Access HSC’s quality risk and compliance lead, Martin Lowthian, told BBH: “For me the big thing is the way the two sectors are funded.
“There has been a lot of talk over the years about joining up health and social care, but no government has worked out how to develop a consistent budget.
“It’s about seeing the bigger picture. If someone is admitted to A&E then it is costing the NHS around £700 a day. But, if these people can be better supported in their own home, or in a care home, then a package of care or care home bed could cost 10-25% of that, which creates material savings and more capacity in the NHS.
“I would love England to learn from Scotland, where budgets are combined and instead look at it as a total package of care.”
The key to the future success of supportive technology will be a more-joined-up approach to funding, according to Martin Lowthian of Access HSC
Offering advice to local authorities and NHS trusts looking to implement these technologies, he added: “To begin with we as technology suppliers must find out what the absolute must-haves are for the client – not just the nice to haves, but the expected outcomes, then it’s about being robust in our review.

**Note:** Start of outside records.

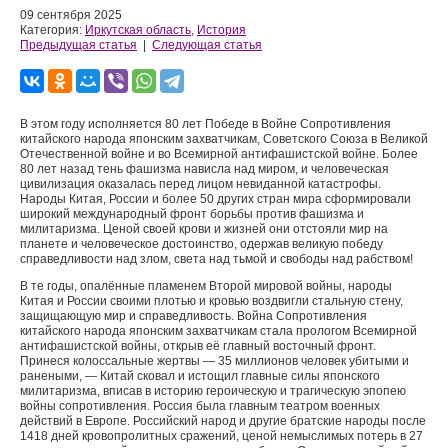
09 сентября 2025
Категория:
Иркутская область
,
История
Предыдущая статья
|
Следующая статья
В этом году исполняется 80 лет Победе в Войне Сопротивления
китайского народа японским захватчикам, Советского Союза в Великой
Отечественной войне и во Всемирной антифашистской войне. Более
80 лет назад тень фашизма нависла над миром, и человеческая
цивилизация оказалась перед лицом невиданной катастрофы.
Народы Китая, России и более 50 других стран мира сформировали
широкий международный фронт борьбы против фашизма и
милитаризма. Ценой своей крови и жизней они отстояли мир на
планете и человеческое достоинство, одержав великую победу
справедливости над злом, света над тьмой и свободы над рабством!
В те годы, опалённые пламенем Второй мировой войны, народы
Китая и России своими плотью и кровью воздвигли стальную стену,
защищающую мир и справедливость. Война Сопротивления
китайского народа японским захватчикам стала прологом Всемирной
антифашистской войны, открыв её главный восточный фронт.
Принеся колоссальные жертвы — 35 миллионов человек убитыми и
ранеными, — Китай сковал и истощил главные силы японского
милитаризма, вписав в историю героическую и трагическую эпопею
войны сопротивления. Россия была главным театром военных
действий в Европе. Российский народ и другие братские народы после
1418 дней кровопролитных сражений, ценой немыслимых потерь в 27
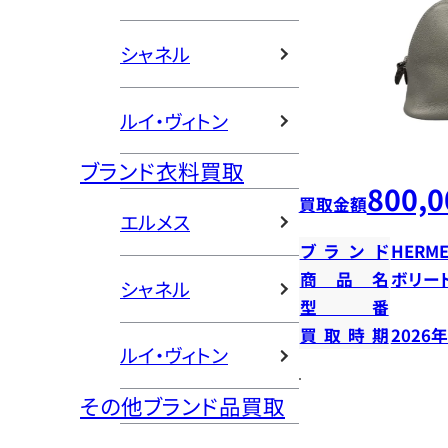
シャネル
ルイ・ヴィトン
ブランド衣料買取
800,0
買取金額
エルメス
ブランド
HERME
商品名
ボリー
シャネル
型番
買取時期
2026
ルイ・ヴィトン
その他ブランド品買取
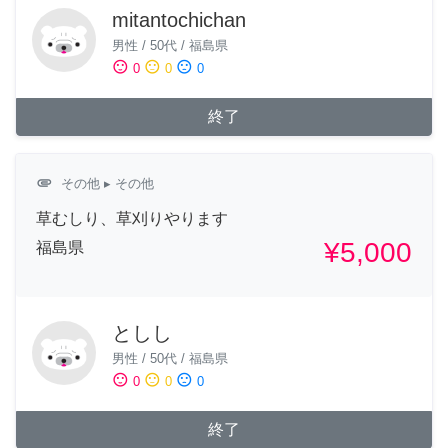
mitantochichan
男性
/
50代
/
福島県
sentiment_satisfied
sentiment_neutral
sentiment_dissatisfied
0
0
0
終了
attachment
その他
▸ その他
草むしり、草刈りやります
¥5,000
福島県
としし
男性
/
50代
/
福島県
sentiment_satisfied
sentiment_neutral
sentiment_dissatisfied
0
0
0
終了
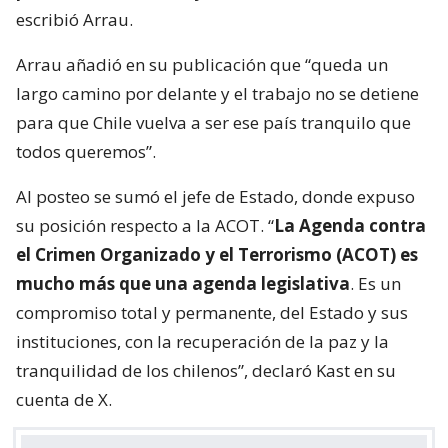
escribió Arrau.
Arrau añadió en su publicación que “queda un
largo camino por delante y el trabajo no se detiene
para que Chile vuelva a ser ese país tranquilo que
todos queremos”.
Al posteo se sumó el jefe de Estado, donde expuso
su posición respecto a la ACOT. “
La Agenda contra
el Crimen Organizado y el Terrorismo (ACOT) es
mucho más que una agenda legislativa
. Es un
compromiso total y permanente, del Estado y sus
instituciones, con la recuperación de la paz y la
tranquilidad de los chilenos”, declaró Kast en su
cuenta de X.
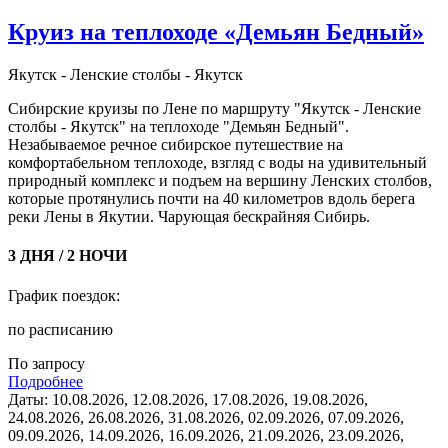
Круиз на теплоходе «Демьян Бедный»
Якутск - Ленские столбы - Якутск
Сибирские круизы по Лене по маршруту "Якутск - Ленские
столбы - Якутск" на теплоходе "Демьян Бедный".
Незабываемое речное сибирское путешествие на
комфортабельном теплоходе, взгляд с воды на удивительный
природный комплекс и подъем на вершину Ленских столбов,
которые протянулись почти на 40 километров вдоль берега
реки Лены в Якутии. Чарующая бескрайняя Сибирь.
3 ДНЯ / 2 НОЧИ
График поездок:
по расписанию
По запросу
Подробнее
Даты: 10.08.2026, 12.08.2026, 17.08.2026, 19.08.2026,
24.08.2026, 26.08.2026, 31.08.2026, 02.09.2026, 07.09.2026,
09.09.2026, 14.09.2026, 16.09.2026, 21.09.2026, 23.09.2026,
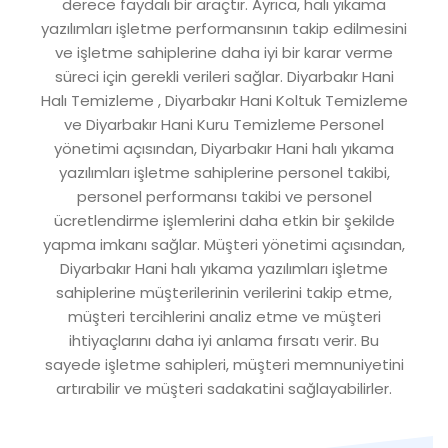
derece faydalı bir araçtır. Ayrıca, halı yıkama
yazılımları işletme performansının takip edilmesini
ve işletme sahiplerine daha iyi bir karar verme
süreci için gerekli verileri sağlar. Diyarbakır Hani
Halı Temizleme , Diyarbakır Hani Koltuk Temizleme
ve Diyarbakır Hani Kuru Temizleme Personel
yönetimi açısından, Diyarbakır Hani halı yıkama
yazılımları işletme sahiplerine personel takibi,
personel performansı takibi ve personel
ücretlendirme işlemlerini daha etkin bir şekilde
yapma imkanı sağlar. Müşteri yönetimi açısından,
Diyarbakır Hani halı yıkama yazılımları işletme
sahiplerine müşterilerinin verilerini takip etme,
müşteri tercihlerini analiz etme ve müşteri
ihtiyaçlarını daha iyi anlama fırsatı verir. Bu
sayede işletme sahipleri, müşteri memnuniyetini
artırabilir ve müşteri sadakatini sağlayabilirler.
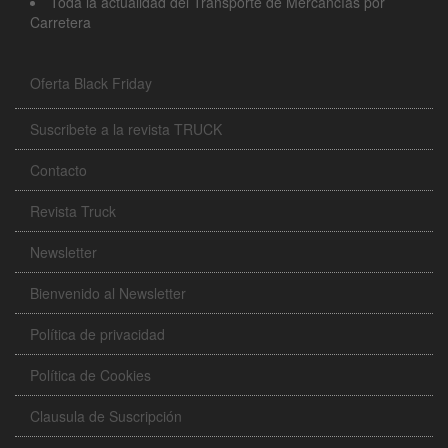
Toda la actualidad del Transporte de Mercancías por
Carretera
Oferta Black Friday
Suscribete a la revista TRUCK
Contacto
Revista Truck
Newsletter
Bienvenido al Newsletter
Política de privacidad
Política de Cookies
Clausula de Suscripción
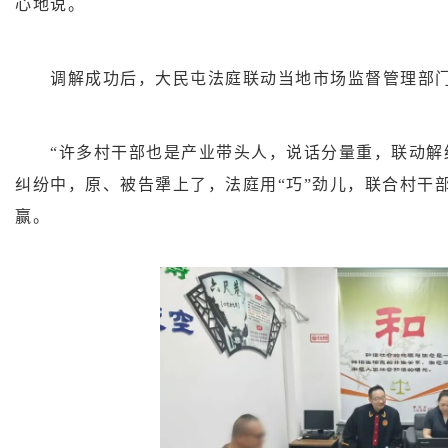
心地说。
调解成功后，大民屯法庭联动当地市场监督管理部门
“许多村干部也是产业带头人，说话分量重，联动解纷
纠纷中，原、被告犟上了，法庭用“巧”劲儿，联合村干
赢。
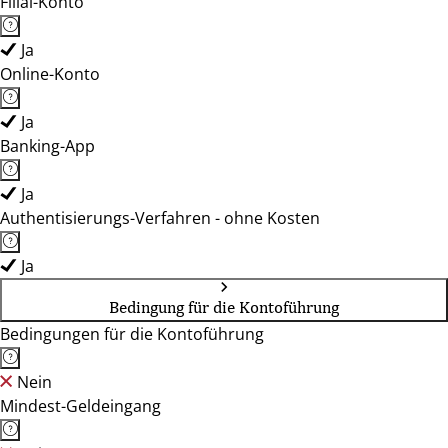
Filial-Konto
Ja
Online-Konto
Ja
Banking-App
Ja
Authentisierungs-Verfahren - ohne Kosten
Ja
Bedingung für die Kontoführung
Bedingungen für die Kontoführung
Nein
Mindest-Geldeingang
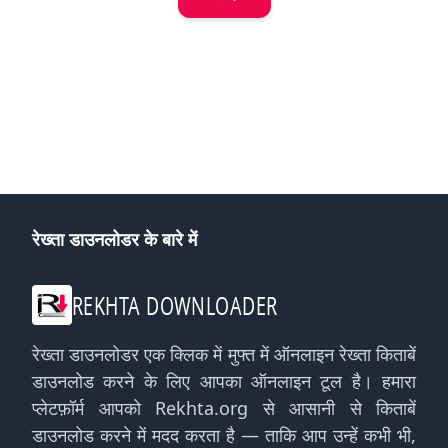
रेख्ता डाउनलोडर के बारे में
REKHTA DOWNLOADER
रेख्ता डाउनलोडर एक क्लिक में मुफ्त में ऑनलाइन रेख्ता किताबें
डाउनलोड करने के लिए आपका ऑनलाइन टूल है। हमारा
प्लेटफ़ॉर्म आपको Rekhta.org से आसानी से किताबें
डाउनलोड करने में मदद करता है — ताकि आप उन्हें कभी भी,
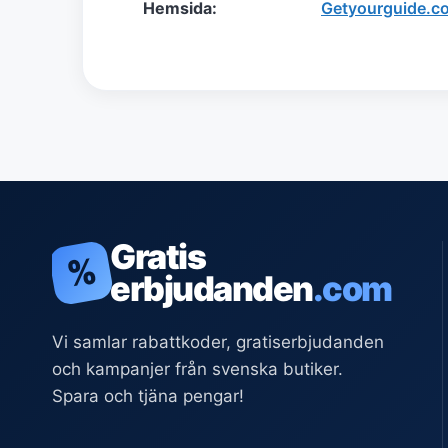
Hemsida:
Getyourguide.c
Gratis
%
erbjudanden
.com
Vi samlar rabattkoder, gratiserbjudanden
och kampanjer från svenska butiker.
Spara och tjäna pengar!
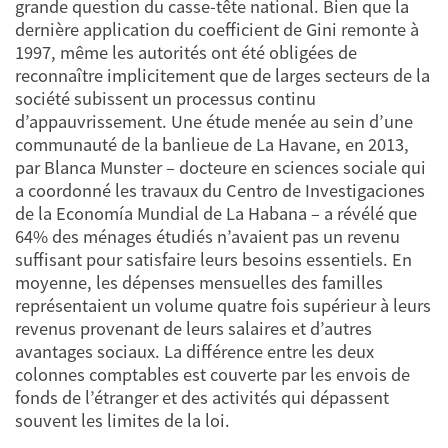
grande question du casse-tête national. Bien que la
dernière application du coefficient de Gini remonte à
1997, même les autorités ont été obligées de
reconnaître implicitement que de larges secteurs de la
société subissent un processus continu
d’appauvrissement. Une étude menée au sein d’une
communauté de la banlieue de La Havane, en 2013,
par Blanca Munster – docteure en sciences sociale qui
a coordonné les travaux du Centro de Investigaciones
de la Economía Mundial de La Habana – a révélé que
64% des ménages étudiés n’avaient pas un revenu
suffisant pour satisfaire leurs besoins essentiels. En
moyenne, les dépenses mensuelles des familles
représentaient un volume quatre fois supérieur à leurs
revenus provenant de leurs salaires et d’autres
avantages sociaux. La différence entre les deux
colonnes comptables est couverte par les envois de
fonds de l’étranger et des activités qui dépassent
souvent les limites de la loi.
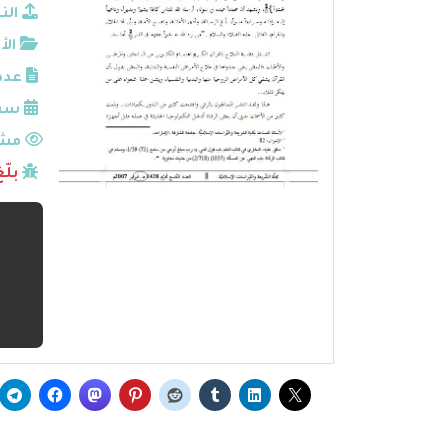
الن
الأ
عدد
سنة
مشا
بلّ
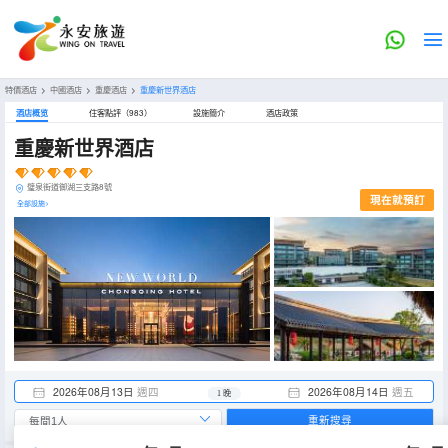
特價酒店
>
中國酒店
>
重慶酒店
>
重慶新世界酒店
酒店概览
住客點評（983）
設施簡介
酒店政策
重慶新世界酒店
璧泉街道御湖三支路8號
現在就預訂
全部設施>
2026年08月13日
週四
2026年08月14日
週五
1 晚
重新搜尋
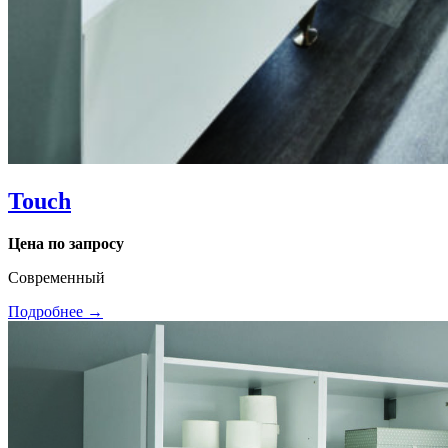
Touch
Цена по запросу
Современный
Подробнее →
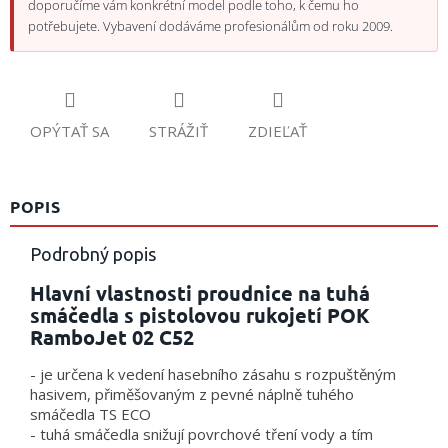
doporučíme vám konkrétní model podle toho, k čemu ho
potřebujete. Vybavení dodáváme profesionálům od roku 2009.
OPÝTAŤ SA
STRÁŽIŤ
ZDIEĽAŤ
POPIS
Podrobný popis
Hlavní vlastnosti proudnice na tuhá
smáčedla s pistolovou rukojetí POK
RamboJet 02 C52
- je určena k vedení hasebního zásahu s rozpuštěným
hasivem, přiměšovaným z pevné náplně tuhého
smáčedla TS ECO
- tuhá smáčedla snižují povrchové tření vody a tím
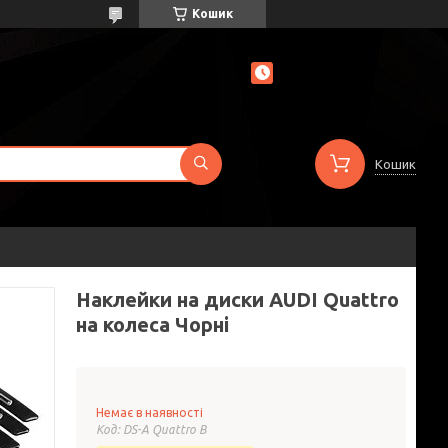
Кошик
Кошик
Наклейки на диски AUDI Quattro
на колеса Чорні
Немає в наявності
Код:
DS-A Quattro B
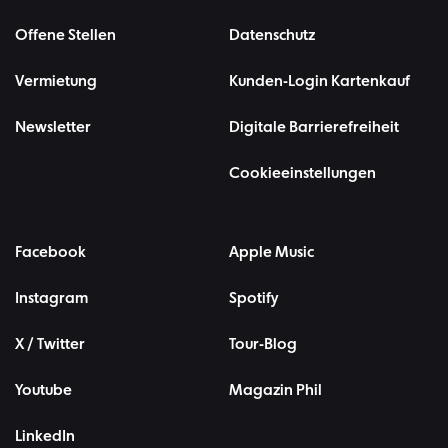
Offene Stellen
Datenschutz
Vermietung
Kunden-Login Kartenkauf
Newsletter
Digitale Barrierefreiheit
Cookieeinstellungen
Facebook
Apple Music
Instagram
Spotify
X / Twitter
Tour-Blog
Youtube
Magazin Phil
LinkedIn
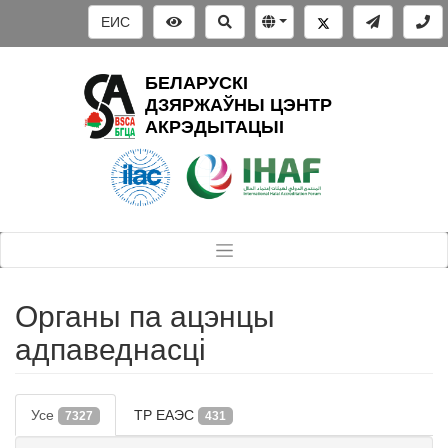
ЕИС
БЕЛАРУСКІ
ДЗЯРЖАЎНЫ ЦЭНТР
АКРЭДЫТАЦЫІ
Органы па ацэнцы
адпаведнасці
Усе
ТР ЕАЭС
7327
431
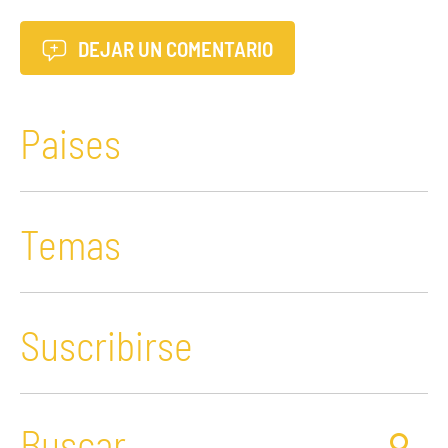
DEJAR UN COMENTARIO
Paises
Temas
Suscribirse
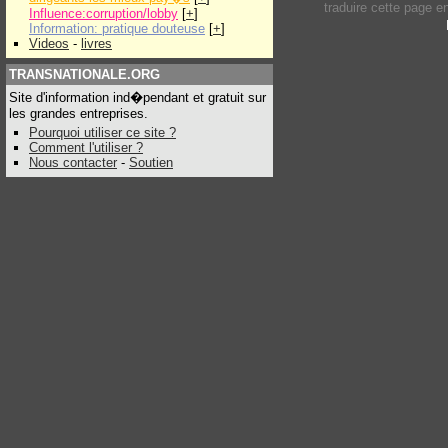
traduire cette page 
Influence:corruption/lobby
[
+
]
Information: pratique douteuse
[
+
]
Videos
-
livres
TRANSNATIONALE.ORG
Site d'information ind�pendant et gratuit sur
les grandes entreprises.
Pourquoi utiliser ce site ?
Comment l'utiliser ?
Nous contacter
-
Soutien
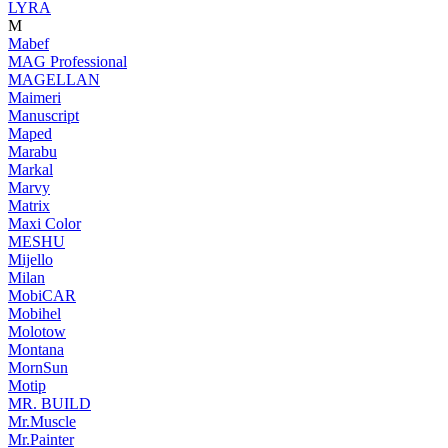
LYRA
M
Mabef
MAG Professional
MAGELLAN
Maimeri
Manuscript
Maped
Marabu
Markal
Marvy
Matrix
Maxi Color
MESHU
Mijello
Milan
MobiCAR
Mobihel
Molotow
Montana
MornSun
Motip
MR. BUILD
Mr.Muscle
Mr.Painter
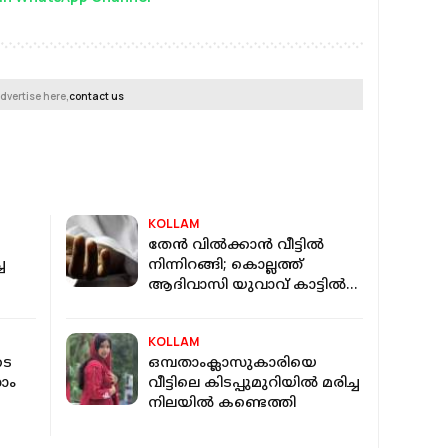
dvertise here,
contact us
KOLLAM
തേന്‍ വില്‍ക്കാന്‍ വീട്ടില്‍
ച
നിന്നിറങ്ങി; കൊല്ലത്ത്
ആദിവാസി യുവാവ് കാട്ടില്‍
രെ
മരിച്ചനിലയില്‍
KOLLAM
ടെ
ഒമ്പതാംക്ലാസുകാരിയെ
ാം
വീട്ടിലെ കിടപ്പുമുറിയില്‍ മരിച്ച
നിലയില്‍ കണ്ടെത്തി
്‍വെ
ചു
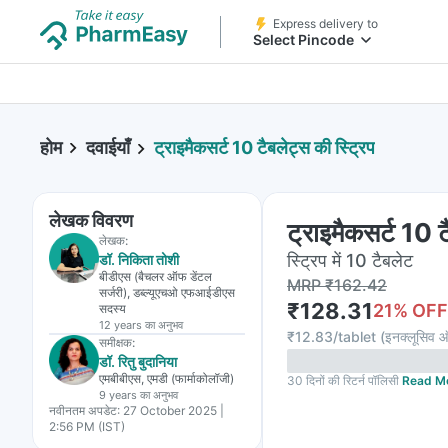
Express delivery to
Select Pincode
होम
दवाईयाँ
ट्राइमैकसर्ट 10 टैबलेट्स की स्ट्रिप
लेखक विवरण
ट्राइमैकसर्ट 10 ट
लेखक:
स्ट्रिप में 10 टैबलेट
डॉ. निकिता तोशी
बीडीएस (बैचलर ऑफ डेंटल
MRP
₹
162.42
सर्जरी), डब्ल्यूएचओ एफआईडीएस
₹
128.31
21
% OFF
सदस्य
12 years
का अनुभव
₹
12.83/tablet
(
इनक्लूसिव ऑ
समीक्षक:
डॉ. रितु बुदानिया
एमबीबीएस, एमडी (फार्माकोलॉजी)
30 दिनों की रिटर्न पॉलिसी
Read M
9 years
का अनुभव
नवीनतम अपडेट:
27 October 2025 |
2:56 PM (IST)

“Where it often goes wrong is where a software provider or the people who are commissioning it have not put the necessary evaluation processes in place.
“It’s crucial to make sure the people who are implementing it are engaged and it’s about making sure they understand exactly what their role is (inputs), what they are getting and that they are not making assumptions.
These solutions do so much more than just support people and keep them out of hospital. They create a wealth of data on which commissioners can base their funding decisions
“The best conversations are when you understand what the client needs and you can demonstrate how you can provide that, or not as the case may be.”
Nash concludes: “The new integrated care systems will hopefully take this digital approach and run with it.
“These solutions do so much more than just support people and keep them out of hospital. They create a wealth of data on which commissioners can base their funding decisions.
“And, going into winter, and with the cost of living crisis, these technologies will be able to help gauge the impact and alert relevant support services.
“The beauty of this technology is that we are constantly adding new things and can link to lots of relevant services.”